When asked in a famous questionnaire devised by the great French writer Marcel Proust about his idea of perfect happiness, David Bowie answered simple: “Reading.”

I couldn’t agree more. I have whiled away many wonderful hours with books. My love affair began early. Both my parents were readers and there were always books in my house. My mother read to my brothers and me from the time we were babies and I have very specific memories of her not being able to get through O. Henry’s story  “The Ransom of Red Chief” without breaking down in uncontrollable giggles. She loved Uncle Wiggly, too and Robert Louis Stevenson’s A Child’s Garden of Verse.

When I started reading on my own, I fell in love with the Bobbsey Twins and Trixie Beldon and Cherry Aames. I was really an equal opportunity reader. So reading A Velocity of Being is like being with my tribe. These are people who, like me, understand the particular joys of words words on a page. Their stories and recollections made me smile, laugh, tear up and nod my ahead in agreement.

For example, poet, essayist and naturalist Diane Ackerman writes “No matter where life takes you, you’re never alone with a book, which becomes a tutor, a wit, a mind-sharpener, a soulmate, a performer, a sage, a verbal bouquet for a loved one. Books are borrowed minds, and because they capture the soul of a people, they explore and celebrate all it means to be human. Long live their indelible magic.”

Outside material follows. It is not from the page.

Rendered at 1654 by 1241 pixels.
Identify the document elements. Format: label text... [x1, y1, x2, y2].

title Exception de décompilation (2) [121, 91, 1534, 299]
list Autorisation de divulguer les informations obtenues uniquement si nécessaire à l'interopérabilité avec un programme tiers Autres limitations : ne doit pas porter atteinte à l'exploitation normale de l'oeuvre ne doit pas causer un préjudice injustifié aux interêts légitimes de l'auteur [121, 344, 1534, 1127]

Rebecca Solnit, writer, historian and activist, reminds us that although “Nearly every book has the same architecture – cover, spine, pages – […] you open them onto worlds and gifts far beyond what paper and ink are, and on the inside they are every shape and power.”

And Helen Fagin, born in 1918, reminds us that “To read a book and surrender to a story is to keep our very humanity alive.”

All proceeds from the sale of A Velocity of Being will benefit the New York public library system. Really, everyone should have a copy. I can’t wait to share some of these letters with my students in the fall…and perhaps even have them write their own odes to reading.